The attack on the Marshall Islands-flagged, Greek-operated bulk carrier Star Iris shows just how widely the Houthis now target ships traveling through the Red Sea, the Gulf of Aden, and the Bab el-Mandeb Strait connecting the two waterways.

The Star Iris had been heading from Brazil to Bandar Khomeini in Iran, the main backer and armer of the Houthis in Yemen’s years-long war.

“The group owner and operator regularly trade bulk cargo with Iran, so this was assessed to be the likely destination,” said Ambrey, a private security firm. Ambrey added that the Star Iris sustained damage to its starboard side in the attack.

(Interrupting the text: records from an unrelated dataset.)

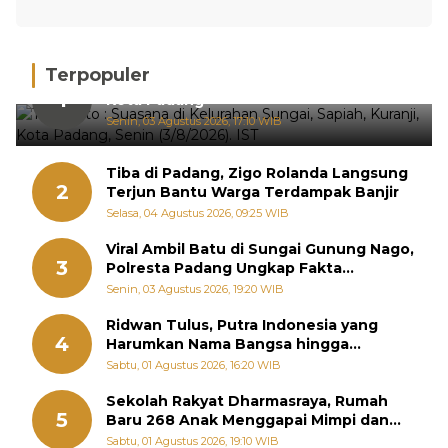
Terpopuler
Hujan Deras, 15 Titik Banjir Terdeteksi di
1
Kota Padang
Senin, 03 Agustus 2026, 17:10 WIB
Tiba di Padang, Zigo Rolanda Langsung
2
Terjun Bantu Warga Terdampak Banjir
Selasa, 04 Agustus 2026, 09:25 WIB
Viral Ambil Batu di Sungai Gunung Nago,
3
Polresta Padang Ungkap Fakta
Sebenarnya
Senin, 03 Agustus 2026, 19:20 WIB
Ridwan Tulus, Putra Indonesia yang
4
Harumkan Nama Bangsa hingga
Diabadikan dalam Buku Jepang
Sabtu, 01 Agustus 2026, 16:20 WIB
Sekolah Rakyat Dharmasraya, Rumah
5
Baru 268 Anak Menggapai Mimpi dan
Memutus Rantai Kemiskinan
Sabtu, 01 Agustus 2026, 19:10 WIB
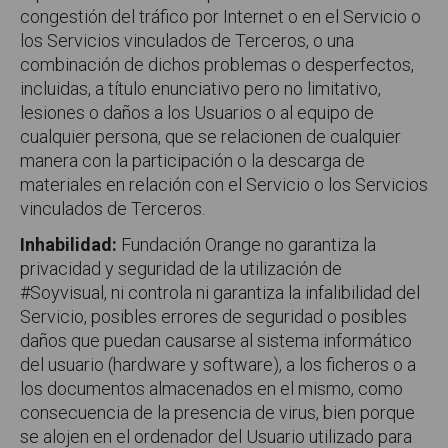
congestión del tráfico por Internet o en el Servicio o
los Servicios vinculados de Terceros, o una
combinación de dichos problemas o desperfectos,
incluidas, a título enunciativo pero no limitativo,
lesiones o daños a los Usuarios o al equipo de
cualquier persona, que se relacionen de cualquier
manera con la participación o la descarga de
materiales en relación con el Servicio o los Servicios
vinculados de Terceros.
Inhabilidad:
Fundación Orange no garantiza la
privacidad y seguridad de la utilización de
#Soyvisual, ni controla ni garantiza la infalibilidad del
Servicio, posibles errores de seguridad o posibles
daños que puedan causarse al sistema informático
del usuario (hardware y software), a los ficheros o a
los documentos almacenados en el mismo, como
consecuencia de la presencia de virus, bien porque
se alojen en el ordenador del Usuario utilizado para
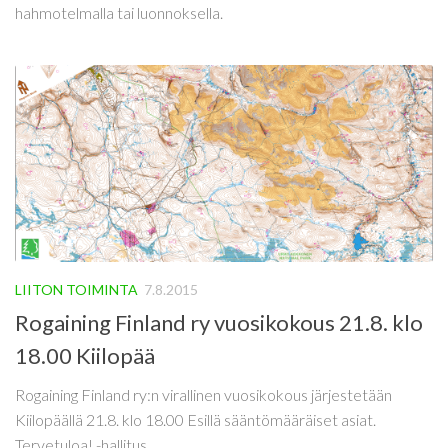
hahmotelmalla tai luonnoksella.
LIITON TOIMINTA
7.8.2015
Rogaining Finland ry vuosikokous 21.8. klo
18.00 Kiilopää
Rogaining Finland ry:n virallinen vuosikokous järjestetään
Kiilopäällä 21.8. klo 18.00 Esillä sääntömääräiset asiat.
Tervetuloa! -hallitus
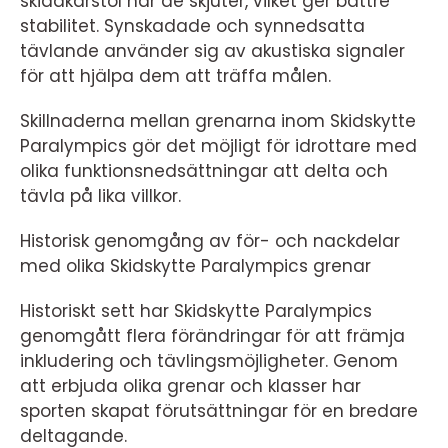
skidåkarstol när de skjuter, vilket ger bättre
stabilitet. Synskadade och synnedsatta
tävlande använder sig av akustiska signaler
för att hjälpa dem att träffa målen.
Skillnaderna mellan grenarna inom Skidskytte
Paralympics gör det möjligt för idrottare med
olika funktionsnedsättningar att delta och
tävla på lika villkor.
Historisk genomgång av för- och nackdelar
med olika Skidskytte Paralympics grenar
Historiskt sett har Skidskytte Paralympics
genomgått flera förändringar för att främja
inkludering och tävlingsmöjligheter. Genom
att erbjuda olika grenar och klasser har
sporten skapat förutsättningar för en bredare
deltagande.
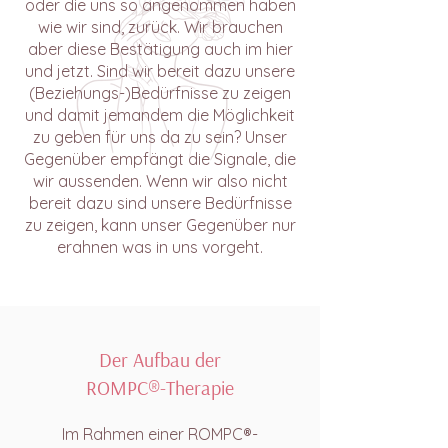
oder die uns so angenommen haben
wie wir sind, zurück. Wir brauchen
aber diese Bestätigung auch im hier
und jetzt. Sind wir bereit dazu unsere
(Beziehungs-)Bedürfnisse zu zeigen
und damit jemandem die Möglichkeit
zu geben für uns da zu sein? Unser
Gegenüber empfängt die Signale, die
wir aussenden. Wenn wir also nicht
bereit dazu sind unsere Bedürfnisse
zu zeigen, kann unser Gegenüber nur
erahnen was in uns vorgeht.
Der Aufbau der
ROMPC®-Therapie
Im Rahmen einer ROMPC®-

The Houthis sought to describe the Star Iris as an “American” vessel, and said they targeted the ship with multiple missiles. The Star Iris’s ultimate owner, Star Bulk Carriers Corp. of Athens, Greece, is traded on the Nasdaq Stock Market in New York. It did not respond to a request for comment.

Days earlier, another ship owned by Star Bulk, the Star Nasia, came under attack from the Houthis.

The Houthis’ military “will not hesitate to carry out more operations in retaliation to the Zionist crimes against our brothers in the Gaza Strip, as well as in response to the ongoing American-British aggression against our dear country,” Houthi military spokesman Brig. Gen. Yahya Saree said in a statement after the attack.

Iran did not acknowledge the Star Iris’s destination, though the U.S. military’s Central Command did in a statement early Tuesday. Central Command identified its cargo as Brazilian corn bound for Iran. Corn is a major Brazilian export to Iran, likely used in animal feed.